Professor Longhair and the New Orleans Blues
As we wrap up the month of September the first month of our “blues” theme, I’d like to write a little homage to New Orleans and the colorful blues scene from Professor Longhair, one of the most highly regarded blues musicians from Nola, to present-day favorites like local band Stoop Kids, which can be described as an eclectic mix lightly influenced by the genre.
Our style of blues is unique to our wonderfully abnormal city – with influences of Caribbean and (of course) jazz, our city has produced some of the biggest names in one of the hugest genres in music. We got mostly sax and piano, heavily reliant on vocals, and most blues songs from the area have a generally “cheery” tone – despite subject matter.
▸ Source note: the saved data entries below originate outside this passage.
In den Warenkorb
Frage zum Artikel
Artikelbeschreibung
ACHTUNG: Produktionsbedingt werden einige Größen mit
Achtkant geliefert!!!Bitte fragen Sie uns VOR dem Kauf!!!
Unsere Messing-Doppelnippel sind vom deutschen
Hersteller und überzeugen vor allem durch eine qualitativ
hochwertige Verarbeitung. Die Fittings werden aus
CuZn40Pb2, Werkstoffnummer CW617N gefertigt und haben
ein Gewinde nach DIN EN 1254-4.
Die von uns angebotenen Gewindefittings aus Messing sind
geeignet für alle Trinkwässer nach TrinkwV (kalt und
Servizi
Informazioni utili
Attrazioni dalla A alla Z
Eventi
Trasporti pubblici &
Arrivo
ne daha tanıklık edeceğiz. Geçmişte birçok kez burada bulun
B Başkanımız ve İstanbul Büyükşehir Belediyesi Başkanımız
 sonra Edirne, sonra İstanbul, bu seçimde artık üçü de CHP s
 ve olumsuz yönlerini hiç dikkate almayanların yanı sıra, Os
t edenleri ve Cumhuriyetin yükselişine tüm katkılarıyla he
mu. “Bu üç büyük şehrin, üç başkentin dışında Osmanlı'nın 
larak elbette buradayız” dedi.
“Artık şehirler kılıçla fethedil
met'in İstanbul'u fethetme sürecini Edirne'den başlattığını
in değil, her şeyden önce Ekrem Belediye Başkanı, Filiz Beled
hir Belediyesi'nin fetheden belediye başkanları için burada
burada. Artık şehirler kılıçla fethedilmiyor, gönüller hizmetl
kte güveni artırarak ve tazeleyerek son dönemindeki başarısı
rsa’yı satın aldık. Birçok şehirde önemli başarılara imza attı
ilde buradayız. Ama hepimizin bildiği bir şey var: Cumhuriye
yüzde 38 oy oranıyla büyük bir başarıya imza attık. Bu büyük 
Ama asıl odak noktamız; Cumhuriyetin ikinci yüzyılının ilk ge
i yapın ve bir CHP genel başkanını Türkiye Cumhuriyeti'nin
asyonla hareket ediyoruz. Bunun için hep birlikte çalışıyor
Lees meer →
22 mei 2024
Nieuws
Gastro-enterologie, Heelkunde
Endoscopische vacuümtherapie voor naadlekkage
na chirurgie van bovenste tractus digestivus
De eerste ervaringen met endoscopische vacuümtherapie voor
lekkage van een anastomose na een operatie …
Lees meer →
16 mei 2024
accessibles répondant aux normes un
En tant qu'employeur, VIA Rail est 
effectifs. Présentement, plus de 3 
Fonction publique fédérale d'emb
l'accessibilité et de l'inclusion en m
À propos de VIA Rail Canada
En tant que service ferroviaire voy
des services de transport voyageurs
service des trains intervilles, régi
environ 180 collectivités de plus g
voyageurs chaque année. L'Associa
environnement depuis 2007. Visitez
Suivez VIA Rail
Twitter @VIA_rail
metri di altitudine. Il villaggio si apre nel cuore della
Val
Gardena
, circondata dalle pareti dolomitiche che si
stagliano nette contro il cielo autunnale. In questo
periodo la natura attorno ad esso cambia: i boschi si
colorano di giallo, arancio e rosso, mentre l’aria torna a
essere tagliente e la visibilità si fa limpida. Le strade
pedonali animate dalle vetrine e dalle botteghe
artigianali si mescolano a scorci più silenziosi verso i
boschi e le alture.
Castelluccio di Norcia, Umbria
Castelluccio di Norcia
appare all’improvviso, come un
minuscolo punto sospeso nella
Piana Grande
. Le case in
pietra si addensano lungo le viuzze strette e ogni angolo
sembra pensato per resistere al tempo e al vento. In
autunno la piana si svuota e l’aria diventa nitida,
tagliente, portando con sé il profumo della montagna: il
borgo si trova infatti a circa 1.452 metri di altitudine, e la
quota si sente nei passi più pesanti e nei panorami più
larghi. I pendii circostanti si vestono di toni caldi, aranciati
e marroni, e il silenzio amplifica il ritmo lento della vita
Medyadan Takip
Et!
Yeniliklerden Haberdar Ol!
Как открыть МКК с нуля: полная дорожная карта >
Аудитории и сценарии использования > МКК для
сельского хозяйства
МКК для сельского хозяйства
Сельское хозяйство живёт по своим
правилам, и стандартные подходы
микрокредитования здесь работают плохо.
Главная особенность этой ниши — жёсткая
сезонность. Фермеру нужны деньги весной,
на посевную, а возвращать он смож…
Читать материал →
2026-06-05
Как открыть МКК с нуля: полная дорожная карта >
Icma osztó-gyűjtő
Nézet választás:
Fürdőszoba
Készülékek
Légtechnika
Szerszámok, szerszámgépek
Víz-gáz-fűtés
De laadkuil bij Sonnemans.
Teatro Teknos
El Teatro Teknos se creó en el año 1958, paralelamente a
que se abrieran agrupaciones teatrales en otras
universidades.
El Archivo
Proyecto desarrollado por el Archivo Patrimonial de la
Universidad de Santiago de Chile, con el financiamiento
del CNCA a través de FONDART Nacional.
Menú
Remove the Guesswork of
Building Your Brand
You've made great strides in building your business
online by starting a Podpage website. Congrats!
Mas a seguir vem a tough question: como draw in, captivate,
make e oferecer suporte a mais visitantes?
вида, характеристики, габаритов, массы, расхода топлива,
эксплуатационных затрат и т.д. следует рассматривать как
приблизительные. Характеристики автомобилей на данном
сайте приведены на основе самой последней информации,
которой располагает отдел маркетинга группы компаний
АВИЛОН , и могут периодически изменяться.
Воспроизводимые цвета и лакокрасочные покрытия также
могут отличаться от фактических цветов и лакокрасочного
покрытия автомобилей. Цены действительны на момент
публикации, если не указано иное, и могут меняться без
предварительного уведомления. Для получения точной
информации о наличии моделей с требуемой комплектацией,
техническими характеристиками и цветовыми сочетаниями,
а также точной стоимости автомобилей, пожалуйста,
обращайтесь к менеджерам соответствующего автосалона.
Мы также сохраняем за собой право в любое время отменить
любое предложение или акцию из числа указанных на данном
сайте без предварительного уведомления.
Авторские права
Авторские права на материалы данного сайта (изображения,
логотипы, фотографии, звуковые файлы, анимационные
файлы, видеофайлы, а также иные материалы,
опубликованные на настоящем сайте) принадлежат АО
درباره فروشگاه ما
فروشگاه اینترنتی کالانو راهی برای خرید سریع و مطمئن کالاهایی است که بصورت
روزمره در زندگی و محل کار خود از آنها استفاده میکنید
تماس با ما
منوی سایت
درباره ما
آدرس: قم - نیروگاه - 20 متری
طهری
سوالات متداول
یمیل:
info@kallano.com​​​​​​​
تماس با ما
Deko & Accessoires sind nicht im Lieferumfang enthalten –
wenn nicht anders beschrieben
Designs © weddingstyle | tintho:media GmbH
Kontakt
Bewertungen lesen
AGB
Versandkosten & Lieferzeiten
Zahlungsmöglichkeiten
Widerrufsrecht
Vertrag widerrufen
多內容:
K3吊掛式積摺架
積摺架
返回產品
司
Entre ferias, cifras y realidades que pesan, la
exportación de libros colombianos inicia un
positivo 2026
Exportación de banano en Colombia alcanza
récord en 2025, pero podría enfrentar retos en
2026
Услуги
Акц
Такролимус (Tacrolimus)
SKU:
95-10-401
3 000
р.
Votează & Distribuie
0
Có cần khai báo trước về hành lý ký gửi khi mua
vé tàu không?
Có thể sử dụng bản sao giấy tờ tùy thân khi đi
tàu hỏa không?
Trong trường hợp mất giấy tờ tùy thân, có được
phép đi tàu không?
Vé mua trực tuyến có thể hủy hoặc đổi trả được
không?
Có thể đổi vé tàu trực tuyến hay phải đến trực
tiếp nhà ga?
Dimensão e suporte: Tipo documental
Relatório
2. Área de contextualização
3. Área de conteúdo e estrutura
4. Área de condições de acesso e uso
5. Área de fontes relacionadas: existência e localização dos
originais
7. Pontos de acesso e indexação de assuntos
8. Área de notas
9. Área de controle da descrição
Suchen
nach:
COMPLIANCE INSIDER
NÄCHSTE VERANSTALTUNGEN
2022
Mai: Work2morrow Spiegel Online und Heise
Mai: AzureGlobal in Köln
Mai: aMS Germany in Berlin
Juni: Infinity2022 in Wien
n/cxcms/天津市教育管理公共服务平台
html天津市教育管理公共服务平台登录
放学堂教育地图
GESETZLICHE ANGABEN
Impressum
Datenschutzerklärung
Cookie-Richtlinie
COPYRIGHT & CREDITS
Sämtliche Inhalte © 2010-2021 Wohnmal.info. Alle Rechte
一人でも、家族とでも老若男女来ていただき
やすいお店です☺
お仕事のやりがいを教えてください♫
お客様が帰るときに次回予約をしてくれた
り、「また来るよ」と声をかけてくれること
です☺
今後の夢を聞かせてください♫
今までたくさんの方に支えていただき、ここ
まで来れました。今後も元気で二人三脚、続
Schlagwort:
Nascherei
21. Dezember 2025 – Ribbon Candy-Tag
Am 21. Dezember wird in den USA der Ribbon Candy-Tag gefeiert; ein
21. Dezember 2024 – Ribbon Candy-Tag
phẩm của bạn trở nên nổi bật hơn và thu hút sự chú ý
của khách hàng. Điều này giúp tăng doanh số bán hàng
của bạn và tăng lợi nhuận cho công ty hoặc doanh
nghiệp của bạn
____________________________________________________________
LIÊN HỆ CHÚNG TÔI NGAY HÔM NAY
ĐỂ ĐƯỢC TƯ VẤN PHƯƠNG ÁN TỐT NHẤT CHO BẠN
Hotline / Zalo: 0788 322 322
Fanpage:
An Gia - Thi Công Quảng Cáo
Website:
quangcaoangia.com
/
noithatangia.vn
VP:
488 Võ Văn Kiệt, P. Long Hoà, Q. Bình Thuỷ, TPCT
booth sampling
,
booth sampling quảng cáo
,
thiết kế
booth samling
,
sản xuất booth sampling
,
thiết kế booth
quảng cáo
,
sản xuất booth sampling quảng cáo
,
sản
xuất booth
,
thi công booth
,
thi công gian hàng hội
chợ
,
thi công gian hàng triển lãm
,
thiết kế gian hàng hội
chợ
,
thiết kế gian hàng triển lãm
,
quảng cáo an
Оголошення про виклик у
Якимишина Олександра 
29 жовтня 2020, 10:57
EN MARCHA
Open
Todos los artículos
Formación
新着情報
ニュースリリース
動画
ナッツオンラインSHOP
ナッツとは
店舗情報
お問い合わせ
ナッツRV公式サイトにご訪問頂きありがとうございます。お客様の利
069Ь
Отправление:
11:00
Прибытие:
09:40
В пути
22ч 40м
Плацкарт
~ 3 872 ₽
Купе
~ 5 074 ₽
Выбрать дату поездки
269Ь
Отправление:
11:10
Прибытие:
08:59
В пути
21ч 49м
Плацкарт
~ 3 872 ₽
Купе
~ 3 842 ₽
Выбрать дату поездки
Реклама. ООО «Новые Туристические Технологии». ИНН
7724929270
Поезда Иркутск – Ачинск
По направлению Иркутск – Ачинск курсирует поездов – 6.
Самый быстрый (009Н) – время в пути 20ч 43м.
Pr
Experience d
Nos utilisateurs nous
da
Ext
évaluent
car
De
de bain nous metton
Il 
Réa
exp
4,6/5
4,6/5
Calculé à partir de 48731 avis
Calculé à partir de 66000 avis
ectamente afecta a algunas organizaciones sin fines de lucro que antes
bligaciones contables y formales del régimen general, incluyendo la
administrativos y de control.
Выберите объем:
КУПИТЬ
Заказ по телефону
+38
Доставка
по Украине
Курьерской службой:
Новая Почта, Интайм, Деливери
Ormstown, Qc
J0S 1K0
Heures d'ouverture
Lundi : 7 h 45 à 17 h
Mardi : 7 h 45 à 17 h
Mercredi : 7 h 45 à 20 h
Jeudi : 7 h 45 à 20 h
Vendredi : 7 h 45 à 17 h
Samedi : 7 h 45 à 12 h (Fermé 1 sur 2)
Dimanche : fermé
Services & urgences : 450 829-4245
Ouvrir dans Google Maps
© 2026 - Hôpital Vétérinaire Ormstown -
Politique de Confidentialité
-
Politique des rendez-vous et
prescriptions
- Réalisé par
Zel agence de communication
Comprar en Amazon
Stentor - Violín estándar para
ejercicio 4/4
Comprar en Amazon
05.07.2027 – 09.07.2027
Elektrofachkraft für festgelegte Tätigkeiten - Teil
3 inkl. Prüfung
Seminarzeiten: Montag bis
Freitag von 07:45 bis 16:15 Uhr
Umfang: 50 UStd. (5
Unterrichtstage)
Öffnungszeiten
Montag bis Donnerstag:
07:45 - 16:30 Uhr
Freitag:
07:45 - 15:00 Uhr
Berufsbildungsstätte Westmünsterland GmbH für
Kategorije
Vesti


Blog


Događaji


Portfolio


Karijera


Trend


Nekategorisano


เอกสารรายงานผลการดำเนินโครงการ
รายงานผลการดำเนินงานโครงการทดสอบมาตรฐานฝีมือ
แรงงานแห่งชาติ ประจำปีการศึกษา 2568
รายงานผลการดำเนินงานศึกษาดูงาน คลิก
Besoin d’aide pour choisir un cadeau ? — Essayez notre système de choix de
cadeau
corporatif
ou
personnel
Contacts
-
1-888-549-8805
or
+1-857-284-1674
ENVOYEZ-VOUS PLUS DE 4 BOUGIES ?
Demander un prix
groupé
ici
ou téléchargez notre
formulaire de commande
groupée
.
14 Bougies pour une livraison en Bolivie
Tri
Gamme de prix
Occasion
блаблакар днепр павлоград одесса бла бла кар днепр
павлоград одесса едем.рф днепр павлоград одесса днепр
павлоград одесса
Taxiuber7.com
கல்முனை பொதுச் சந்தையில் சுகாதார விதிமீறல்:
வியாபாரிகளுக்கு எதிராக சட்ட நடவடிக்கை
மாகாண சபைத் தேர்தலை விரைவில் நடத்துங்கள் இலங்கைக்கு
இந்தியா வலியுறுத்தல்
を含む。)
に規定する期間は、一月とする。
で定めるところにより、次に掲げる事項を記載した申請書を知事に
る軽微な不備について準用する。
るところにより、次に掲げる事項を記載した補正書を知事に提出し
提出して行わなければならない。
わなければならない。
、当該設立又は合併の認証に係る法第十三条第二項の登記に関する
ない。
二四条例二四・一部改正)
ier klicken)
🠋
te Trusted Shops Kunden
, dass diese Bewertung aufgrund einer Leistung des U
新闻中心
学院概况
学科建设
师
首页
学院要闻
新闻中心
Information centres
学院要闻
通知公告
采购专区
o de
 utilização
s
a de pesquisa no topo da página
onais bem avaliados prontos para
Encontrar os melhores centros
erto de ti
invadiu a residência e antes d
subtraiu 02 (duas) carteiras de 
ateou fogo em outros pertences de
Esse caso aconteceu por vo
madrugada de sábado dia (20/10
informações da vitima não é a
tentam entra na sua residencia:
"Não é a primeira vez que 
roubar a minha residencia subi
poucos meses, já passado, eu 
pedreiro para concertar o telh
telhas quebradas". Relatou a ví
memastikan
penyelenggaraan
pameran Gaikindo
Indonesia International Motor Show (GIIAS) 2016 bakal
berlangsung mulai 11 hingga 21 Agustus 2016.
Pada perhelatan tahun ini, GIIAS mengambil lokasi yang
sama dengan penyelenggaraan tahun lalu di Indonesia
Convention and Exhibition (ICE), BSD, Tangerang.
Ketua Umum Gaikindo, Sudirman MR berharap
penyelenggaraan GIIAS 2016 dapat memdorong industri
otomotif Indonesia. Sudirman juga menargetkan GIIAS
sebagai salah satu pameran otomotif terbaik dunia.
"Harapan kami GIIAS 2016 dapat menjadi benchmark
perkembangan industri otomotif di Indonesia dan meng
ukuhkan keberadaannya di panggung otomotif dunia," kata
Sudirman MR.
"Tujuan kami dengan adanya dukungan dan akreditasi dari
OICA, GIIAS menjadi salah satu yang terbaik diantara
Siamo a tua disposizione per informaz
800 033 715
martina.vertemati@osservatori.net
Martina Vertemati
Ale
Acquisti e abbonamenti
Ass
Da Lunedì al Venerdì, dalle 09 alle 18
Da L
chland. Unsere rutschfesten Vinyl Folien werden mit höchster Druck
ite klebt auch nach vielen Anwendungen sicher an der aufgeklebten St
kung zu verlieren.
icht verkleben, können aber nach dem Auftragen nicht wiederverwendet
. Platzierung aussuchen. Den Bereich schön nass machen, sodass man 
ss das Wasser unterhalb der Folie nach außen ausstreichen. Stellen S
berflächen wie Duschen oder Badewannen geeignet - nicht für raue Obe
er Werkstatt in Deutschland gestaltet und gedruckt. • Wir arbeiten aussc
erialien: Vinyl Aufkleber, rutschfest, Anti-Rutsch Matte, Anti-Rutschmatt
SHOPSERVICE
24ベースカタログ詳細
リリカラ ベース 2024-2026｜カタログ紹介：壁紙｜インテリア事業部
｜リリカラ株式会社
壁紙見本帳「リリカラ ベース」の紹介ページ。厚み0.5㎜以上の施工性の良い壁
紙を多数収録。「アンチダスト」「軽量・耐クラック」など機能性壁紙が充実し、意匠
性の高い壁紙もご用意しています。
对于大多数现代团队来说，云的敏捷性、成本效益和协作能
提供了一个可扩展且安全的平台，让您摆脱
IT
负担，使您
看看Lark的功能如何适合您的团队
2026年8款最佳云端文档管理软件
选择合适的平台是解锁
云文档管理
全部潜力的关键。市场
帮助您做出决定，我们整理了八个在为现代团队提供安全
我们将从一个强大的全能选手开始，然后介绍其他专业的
Image courtesy of Louisiana Music Factory
Professor Longhair has long been considered a staple in not only the blues genre, but New Orleans music as a whole. His most well-known song, “Mardi Gras in New Orleans”, was recorded as far back as 1949. Professor Longhair relied predominately on piano and vocals, and his instrumentals can be seen to influence such staples as the Rebirth Brass Band.
In fact, Professor Longhair has had such a heavy influence on the city, that widely popular music venue Tipitina’s is dedicated to him. On January 14, 1977, a group of music visionaries known as “the Fabulous Fo’teen” created a club in his name for one of his most revered titular recordings, “Tipitina”. Their goal was to create a quality venue in which Longhair could preform during his later years. The artist died in 1980, and was able to perform at the club for a 3 year period.
A photo of Longhair stands over the stage at Tipitina’s. Photo courtesy of Tipitinas.com
Another music venue, Neutral Ground Coffeehouse, has been known to garner many local legends over the years. I was lucky enough to visit this year to interview an up and coming bassist who routinely performs at the club, and those who worked there had told me that the very piano I was sitting at was “played to death by Toussaint”, a.k.a, the late and great Allen Toussaint. “He would just come in here and play, just hang out”, one of the patrons had told me.
The outside of Neutral Ground looks nothing like your average club. Photo courtesy of WWOZ.org – Briana Prevost
Just like Tipitina’s, Neutral Ground was designed by musicians, for musicians. Carrying on the tradition, artists and groups today like Stoop Kids routinely perform at Tipitina’s, young musicians flock to Neutral Ground and play ‘gigs’ to either pick up some extra cash, or simply put their name out in the fore front. “Since this is where the musicians hang out”, one patron at Neutral Ground said, “it’s also where the young musicians want to be.”
So whether it be blues, soul, zydeco, brass, R&B, or whatever, New Orleans truly is a vibrant music epicenter. Dating back pre-Longhair and the 1940s, all the way to the present day, our city will never run dry of apt and visionary artists.